When the tests are more important than the functions

I’ve got to admit that the whole “Test-Driven Development” hype was not something that appealed to me as much — not because I think tests are wrong, I just think that while tests are important, focusing almost exclusively on them is just as dumb as ignoring them altogether.

In the Ruby world, there is so much talking about tests, that it’s still very common to find gems that don’t work at all with newer Ruby versions, but their specs pass just fine. Or even the tests pass fine for the original author, but they will fail on everyone else’s system because they depend heavily on custom configuration — sometimes, they depend on case-insensitive filesystems because the gem was developed on Windows or Mac, and never tested on Linux. Indeed, for the longest time, Rails own tests failed to work at all chances, and the “vendored” code they brought in, never had a working testsuite. Things have improved nowadays but not significantly.

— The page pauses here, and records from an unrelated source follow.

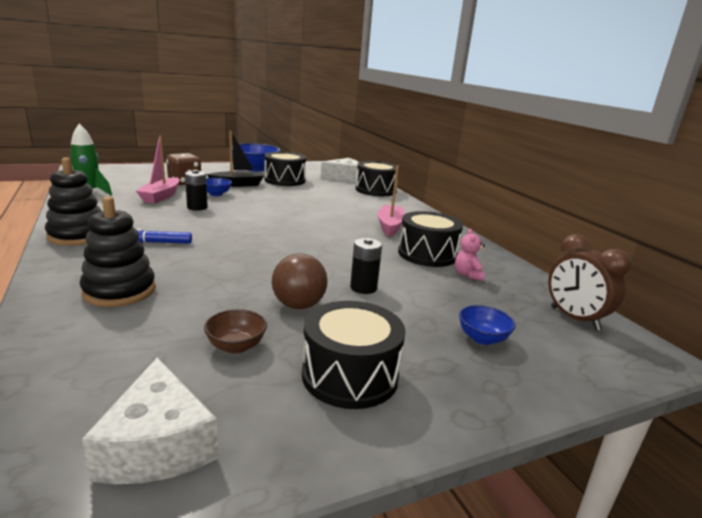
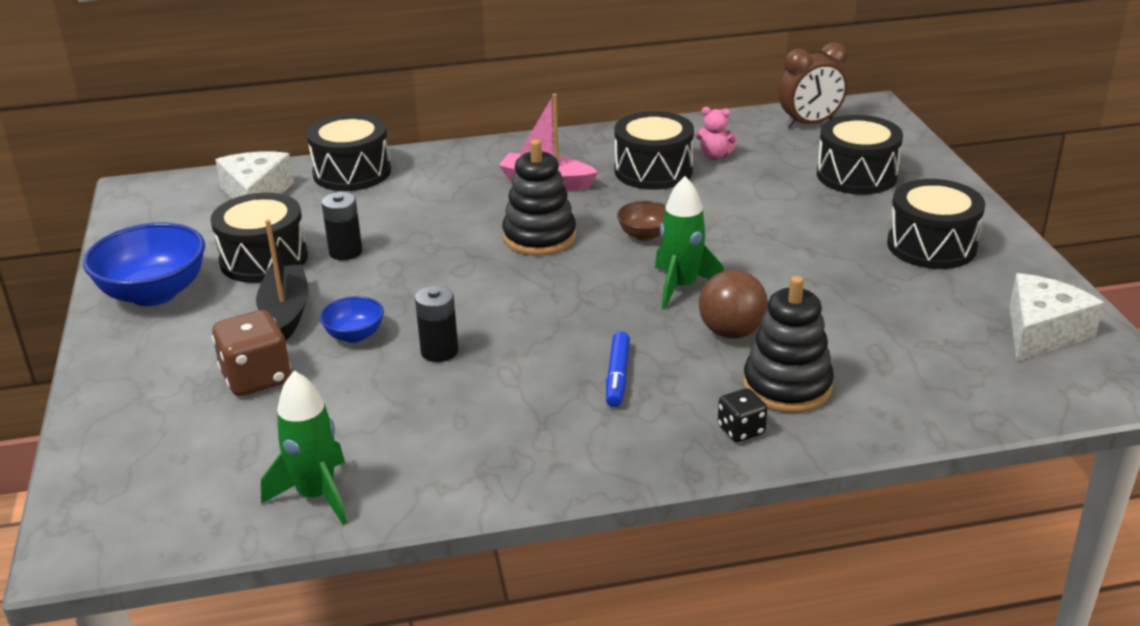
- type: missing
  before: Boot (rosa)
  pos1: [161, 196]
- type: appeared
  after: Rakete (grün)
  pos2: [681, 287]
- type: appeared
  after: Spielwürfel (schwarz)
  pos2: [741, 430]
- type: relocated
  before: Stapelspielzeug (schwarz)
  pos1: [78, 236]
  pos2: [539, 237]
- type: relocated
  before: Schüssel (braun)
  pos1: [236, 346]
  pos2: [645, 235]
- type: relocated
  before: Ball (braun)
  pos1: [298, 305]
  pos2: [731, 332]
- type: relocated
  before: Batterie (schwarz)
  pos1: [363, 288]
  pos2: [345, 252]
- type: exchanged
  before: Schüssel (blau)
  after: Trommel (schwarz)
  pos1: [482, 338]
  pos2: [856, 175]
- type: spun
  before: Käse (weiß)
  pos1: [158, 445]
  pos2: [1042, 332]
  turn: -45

Indeed, RubyGems do not make it easy to perform testing upon install, which means that many gems distributed lack part of the testsuite altogether — sometimes this is an explicit choice; in the case of my own RubyElf gem the tests are not distributed because they grow and grow, and they are quite a bit of megabytes at this point; if you want to run them you fetch the equivalent snapshot from GitHub — the ebuild in Gentoo uses that as a basis for that reason.

Sometimes even gems coming from people who are considered nearly Ruby Gods, like rails_autolink by tenderlove end up with a gem that fails tests, badly, in its release — the version we have in Portage is patched up, and the patch is sent upstream. Only the best for our users.

Now unfortunately, as I noted in the post’s title, some projects care more about the tests than the functionality — the project in question is the very same Typo that I use for this blog, and which I already mused forking to implement fixes that are not important for upstream. Maybe I should have done that already, maybe I will do that.

So I sent a batch of changes and fixes to upstream, some of them fixing issues compelled by their own changes, other implementing changes to allow proper usage of Typo over SSL vhosts (yes my blog is now available over SSL — I have to fix a few links and object load paths in some of the older posts, but it will soon work fine), other again simply making it a bit more “SEO”-friendly, since that seems to be a big deal for the developers.

What kind of response do I get about the changes? “They fail spec” — no matter that the one commit I’m first told it breaks specs actually fix editing of blog post after a change that went straight to master, so it might break specs, but it solve a real life issue that makes the software quite obnoxious. So why did I not check specs?

group :development, :test do
  gem 'thin'
  gem 'factory_girl', '~> 3.5'
  gem 'webrat'
  gem 'rspec-rails', '~> 2.12.0'
  gem 'simplecov', :require => false
  gem 'pry-rails'
end

I have no intention to start looking into this whole set of gems just to be able to run the specs for a blog which I find are vastly messed up. Why do I think so? Well, among other reasons, I’ve been told before quite a few times that they wouldn’t ever pass on PostgreSQL — which happens to be the database that has been powering this very instance for the past eight years. I’m pretty sure it’s working good enough!

Well, after asking (a few times) for the specs output — turns out that most of the specs broken are actually those that hardcode http:// in the URLs. Of course they break! My changes use protocol-relative URIs which means that the output changes to use // — no spec is present that tries to validate the output for SSL-delivered blogs which would otherwise break before.

And what is the upstream’s response to my changes? “It breaks here and there, would you mind looking into it?” Nope! “The commit breaks specs.” — No offer (until I complained loudly enough on IRC) for them to look into it, and fix either the patches or the specs are needed. No suggestion that there might be something to change in the specs.

Not even a cherry-pick of the patches that do not break specs.

Indeed as of this writing, even the first patch in the series, the only one that I really would care about get merged, because I don’t want to get out-of-sync with master’s database, at least until I decide to just get to the fork, is still there lingering, even if there is no way in this world that it breaks specs as it introduces new code altogether.

Am I going to submit a new set of commits with at least the visible specs’ failures fixed? Not sure — I really could care more about it, since right now my blog is working, it has the feature, the only one missing being the user agent forwarding to Akismet. I don’t see friendliness coming from upstream, and I keep thinking that a fork might be the best option at this point, especially when, suggesting the use of Themes for Rails to replace the currently theme handling, so that it works properly with the assets pipeline (one of the best features of Rails 3), the answer was “it’s not in our targets” — well it would be in mine, if I had the time! Mostly because being able to use SCSS would make it easier to share the stylesheets with my website (even though I’m considering getting rid of my website altogether).

So my plead to the rest of the development community, which I hope can be considered part of, is to not be so myopic that you care more about tests passing than features working. For sure Windows didn’t reach its popularity level being completely crash-proof — and at the same time I’m pretty sure that they did at least a level of basic testing on it. The trick is always in the compromise, not on the absolute care or negligence for tests.